Think this through with me…
Why should anyone be concerned about the markets if the Fed. raised rates a miniscule 25 basis points? Or why should one ever question the omnipotence of the Fed. to save the markets at anytime regardless? Are they omnipotent or not?
Just look at what was expressed via this Friday’s market reaction to the impending concern, as well as more probable than possible Euro Zone train wreck that could very well be coming apart at the seams. Not only with an exit by Greece, but also a default on their debt. Debt that by all accounts is intermingled with far-reaching tentacles within the financial markets, currency area, CDS markets, and more. All while Spain, as well as Italy look and ponder their own issues concerning the EU and more.
Our markets not only didn’t care – they didn’t even shrug, blink, or wince. Talk about complacency. This is complacency turned up to 11!

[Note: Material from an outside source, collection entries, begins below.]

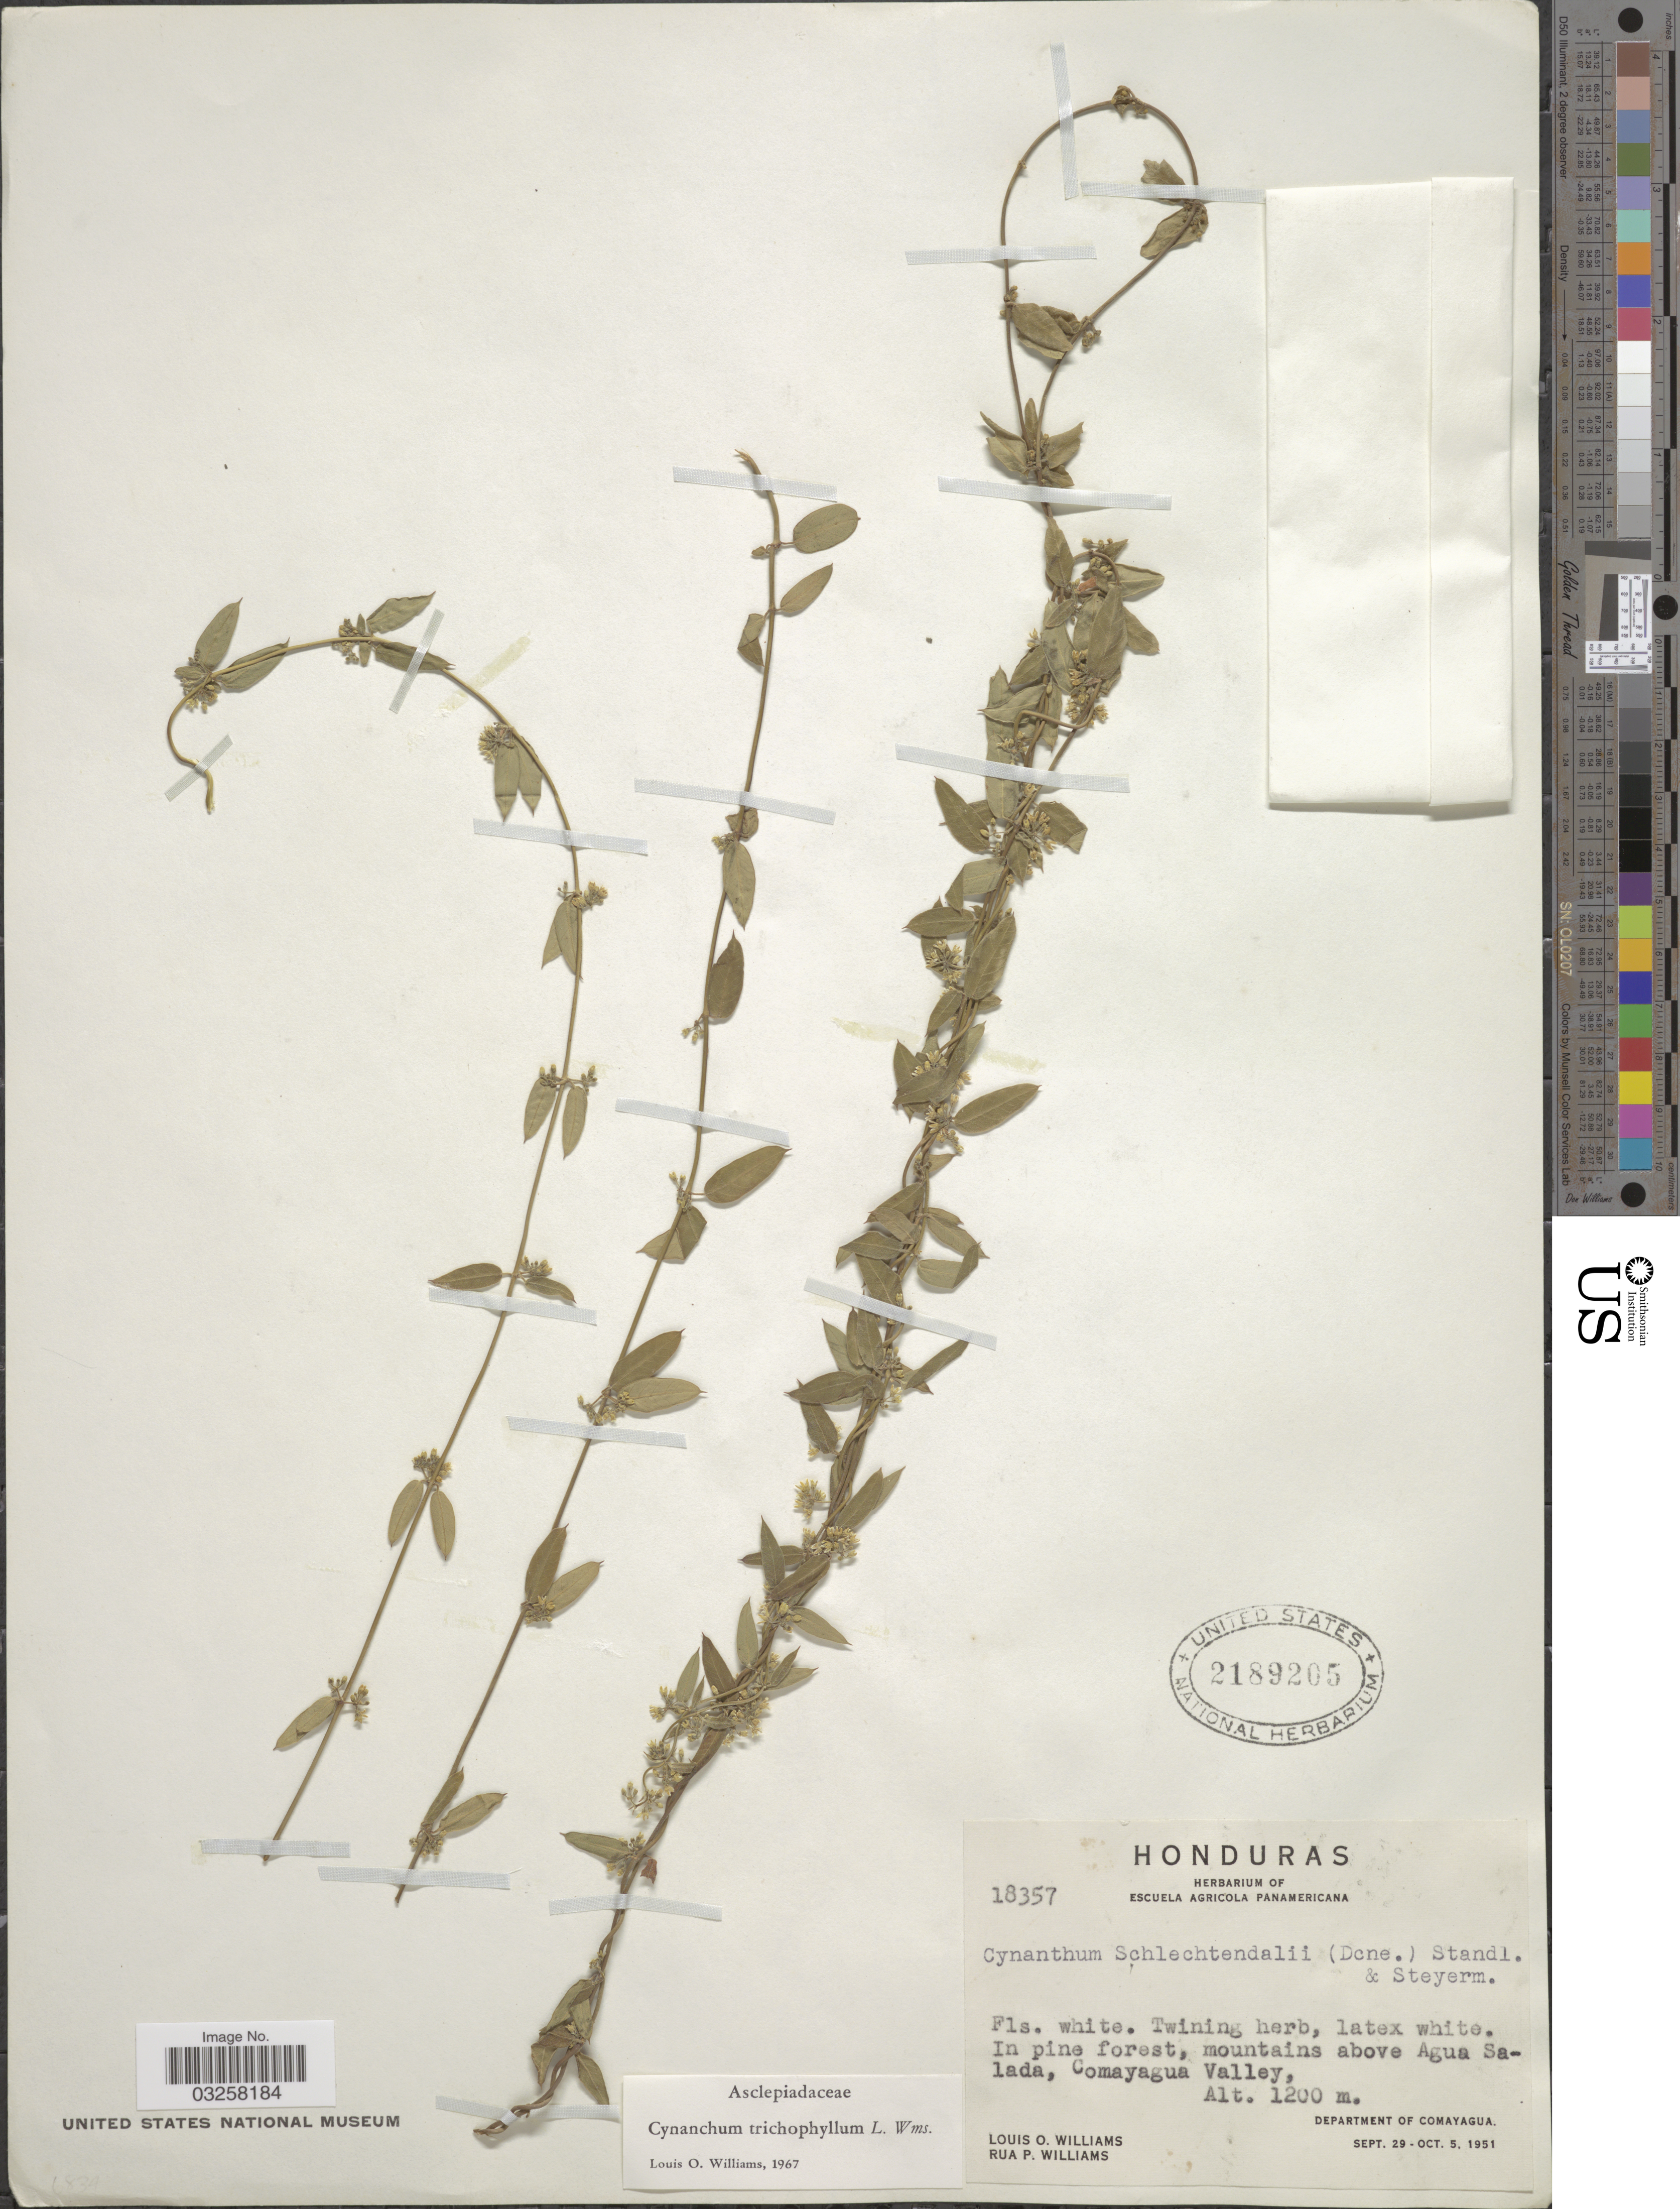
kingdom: Plantae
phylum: Tracheophyta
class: Magnoliopsida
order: Gentianales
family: Apocynaceae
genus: Metastelma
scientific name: Metastelma schlechtendalii var. trichophyllum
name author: (L.O. Williams) Liede & Meve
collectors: L. O. Williams & R. P. Williams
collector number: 18357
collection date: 1951-09-29/1951-10-05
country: Honduras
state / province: Comayagua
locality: In pine forest, mountains above Agua Salada, Comayagua Valley, Department of Comayagua.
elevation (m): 1200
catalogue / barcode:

I ask again: How can it be implied that the markets are too fragile to deal with an unexpected raise of interest rates to (gasp) 1/4 of 1%, if all the “data” we were told has been showing signs of all this “improvement?” Or better yet: How can all that good data we were told (or sold) to accept as “truth” now mean it’s bad for the markets? Is this idiocy? Lunacy? I can’t tell, I guess I’m just too dumb to figure it out.
And that reminds me. For if memory serves me correctly. We were told at the end of last year, as they began to contemplate this year. They (The Fed.) were most likely going to be ready in June based on what the “data” was showing then. And June came and went while they’re now singing the line “See you in September la, la, la….”
At the end of last year as we were transitioning into this one. All the hand-wringing was about a possible rate hike in June based on the improving data. Now that data showed (to both the Fed. as well as demanded by Wall Street) June needed to be off the table and Sept. is more likely of a probability. (key word again – “probability”)
Some interject another reason for no hike at this past meeting was in reaction to the whole Greece thing, and the impending possible ramifications. However, we’re also told (by nearly every next in rotation fund manager on TV or radio) the impact to the U.S. for anything Greece related would be near nil for “We’re just not that exposed.”
Let’s see: The Federal Reserve does have limited exposure I guess. I mean, they only deal directly with “a few” European banks like those that are listed on the coveted “primary dealer” list. But is it lost on this so-called “smart crowd” those lowly few just happen to be the biggest banks in all of Europe! With probable derivative exposure of countless trillions of not only €uros, but Lord knows what else.
Yeah, I guess they’re right. Nothing to see here. Move along, thanks for coming by! It’s not like our banks or markets may have intermingling exposure of trade derivatives, currency swaps, or anything like that I guess. What could possibly go wrong?!
Talk about convoluted, nonsensical logic chains. And we’re referred to as “idiots” if/when we refuse to accept such nonsense as fact!
So now I guess the question still remains: How does any Ivory Tower prognosticator, or Wall Street talking head, square all these circles?
Simple – they don’t. They just act as if it they didn’t or won’t happen. Or, just continue to act as if we’re too dumb to answer.
This is complacency, idiocy, and more – all turned up to 11!